The value of AI is dependent upon the quality and timeliness of data.
Today’s environments tend to be complex ecosystems comprised of multiple technologies. That essentially results in a challenge of providing the right data, to the right people, in the right form on demand.
In order to meet these demands innovations that support data lake and lakehouse analytics in addition to distributed architectures have gained in popularity and momentum. Data lakes and lakehouses built on top of inexpensive object storage such as S3, ADLS and GCS make it possible to scale large volumes of data for analytics economically.
In a distributed architecture the data lake is the center of data gravity while access to enriching data from other systems is provided through a federation engine as needed. Data mesh has become a powerful strategic approach to solving that problem. With a data mesh the responsibility of owning and serving data is decentralized across business domains and domain owners.
Read Defining Data Mesh to learn more.
Organizing access through data products and domains is central to a Data Mesh
A data lake analytics platform is needed in order to bridge the gap between what can be a large number of analytical AI tools with data lakes, lakehouses, legacy systems and other technologies in the ecosystem.
Data scientists shouldn’t have to worry about where the data lives or if it is in a legacy system. So how do engineering and architecture teams achieve that for their customers? Leverage a consumption layer that decouples end users from the data to provide fast access capable of bridging legacy with modern systems.
Security: centralized governance with federated access
There is a natural tension between security and providing self service access to data. Data, however, doesn’t have to be centralized in a data warehouse in order for it to be secure. We have to break that mindset and embrace an approach of centralized governance and controls with distributed access.

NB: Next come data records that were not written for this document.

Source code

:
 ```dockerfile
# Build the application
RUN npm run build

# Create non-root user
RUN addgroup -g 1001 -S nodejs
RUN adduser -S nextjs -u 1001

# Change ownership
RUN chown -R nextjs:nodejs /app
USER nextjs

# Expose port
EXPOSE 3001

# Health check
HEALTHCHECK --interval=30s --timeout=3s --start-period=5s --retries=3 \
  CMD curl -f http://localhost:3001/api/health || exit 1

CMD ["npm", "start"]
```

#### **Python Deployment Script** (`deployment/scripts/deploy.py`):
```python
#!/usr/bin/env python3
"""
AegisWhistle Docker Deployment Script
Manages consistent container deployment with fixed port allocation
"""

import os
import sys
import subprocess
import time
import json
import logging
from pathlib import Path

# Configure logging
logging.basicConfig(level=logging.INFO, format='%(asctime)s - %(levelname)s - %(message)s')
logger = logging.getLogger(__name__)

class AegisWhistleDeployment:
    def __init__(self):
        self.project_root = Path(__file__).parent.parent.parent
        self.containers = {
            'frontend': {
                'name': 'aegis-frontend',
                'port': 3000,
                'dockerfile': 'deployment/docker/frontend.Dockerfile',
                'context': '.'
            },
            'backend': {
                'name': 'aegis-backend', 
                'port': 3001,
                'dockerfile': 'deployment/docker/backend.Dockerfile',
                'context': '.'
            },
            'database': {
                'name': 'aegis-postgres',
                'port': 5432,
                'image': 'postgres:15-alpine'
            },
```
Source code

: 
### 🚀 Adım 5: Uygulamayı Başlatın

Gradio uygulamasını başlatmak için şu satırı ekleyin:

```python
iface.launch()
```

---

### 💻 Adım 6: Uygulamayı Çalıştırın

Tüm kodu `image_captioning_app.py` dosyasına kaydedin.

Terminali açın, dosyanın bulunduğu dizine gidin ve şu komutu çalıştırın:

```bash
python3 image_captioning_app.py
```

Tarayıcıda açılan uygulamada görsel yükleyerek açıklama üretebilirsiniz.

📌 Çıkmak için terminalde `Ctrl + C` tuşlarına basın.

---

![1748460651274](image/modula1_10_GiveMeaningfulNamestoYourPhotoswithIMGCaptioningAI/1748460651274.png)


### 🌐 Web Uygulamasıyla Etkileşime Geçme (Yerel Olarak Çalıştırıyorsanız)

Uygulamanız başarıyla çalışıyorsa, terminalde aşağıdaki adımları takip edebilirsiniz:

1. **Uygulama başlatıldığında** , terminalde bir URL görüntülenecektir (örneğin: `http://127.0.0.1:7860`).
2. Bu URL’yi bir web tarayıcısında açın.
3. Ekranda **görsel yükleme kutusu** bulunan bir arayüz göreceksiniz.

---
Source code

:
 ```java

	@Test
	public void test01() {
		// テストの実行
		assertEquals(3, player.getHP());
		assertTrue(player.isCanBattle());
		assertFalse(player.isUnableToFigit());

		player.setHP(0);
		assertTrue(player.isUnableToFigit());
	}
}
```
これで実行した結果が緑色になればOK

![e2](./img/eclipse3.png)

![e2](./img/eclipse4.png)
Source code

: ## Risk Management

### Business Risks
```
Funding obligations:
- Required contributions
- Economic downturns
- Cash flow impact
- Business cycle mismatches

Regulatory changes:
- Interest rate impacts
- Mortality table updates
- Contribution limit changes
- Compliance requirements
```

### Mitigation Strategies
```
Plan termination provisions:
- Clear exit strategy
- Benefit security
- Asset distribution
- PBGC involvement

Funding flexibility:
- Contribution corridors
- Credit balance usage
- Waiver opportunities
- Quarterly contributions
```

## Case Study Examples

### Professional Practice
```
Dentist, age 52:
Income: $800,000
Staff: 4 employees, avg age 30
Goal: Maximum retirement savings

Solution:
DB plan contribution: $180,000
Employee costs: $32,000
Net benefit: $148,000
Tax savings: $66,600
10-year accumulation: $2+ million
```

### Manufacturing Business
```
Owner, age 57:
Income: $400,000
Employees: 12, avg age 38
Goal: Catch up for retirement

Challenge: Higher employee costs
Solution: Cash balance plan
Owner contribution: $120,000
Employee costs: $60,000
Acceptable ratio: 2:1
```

Security policies, authorization & authentication rules should be managed centrally. Those policies, however, should be applied in a distributed fashion across data lakes and data silos. Once again we leverage our consumption layer. The approach is to pull authorization policies out of client tools and data sources and enforce them in our consumption layer. One location for governing and maintaining security policies, applied in a single consumption layer, which allows distribution of those rules across each of your data sets and clients.
Scaling AI with the right infrastructure
There are a couple of key concepts to keep in mind when setting up the right infrastructure to support access and security while ensuring the flexibility to take advantage of new technologies to support AI as they emerge.
1. Leverage a data lake as the center of gravity
Data lakes have arisen as a solution to the challenges of centralizing data in a data warehouse. They allow for more economical storage of data in either raw form as ingested from source systems or transformed in some way according to business rules in a typical zoned data lake approach. Data lakes solve for the scale, openness and interoperability with other technologies and data ownership challenges of warehouses.
2. Use open data formats
Open data formats go hand in hand with data lakes and lakehouses. Storing data in open formats such as ORC, Parquet and Avro eliminate vendor locking while making it possible to achieve excellent performance for analytical workloads.
3. Future proof your architecture with a data lake analytics platform
Leverage a consumption layer to bring reusable logic out of client tools and data sources where it can be reused and applied broadly. Focus that reusable logic into data products as noted above. Embrace separation of compute from storage to take advantage of cloud elasticity.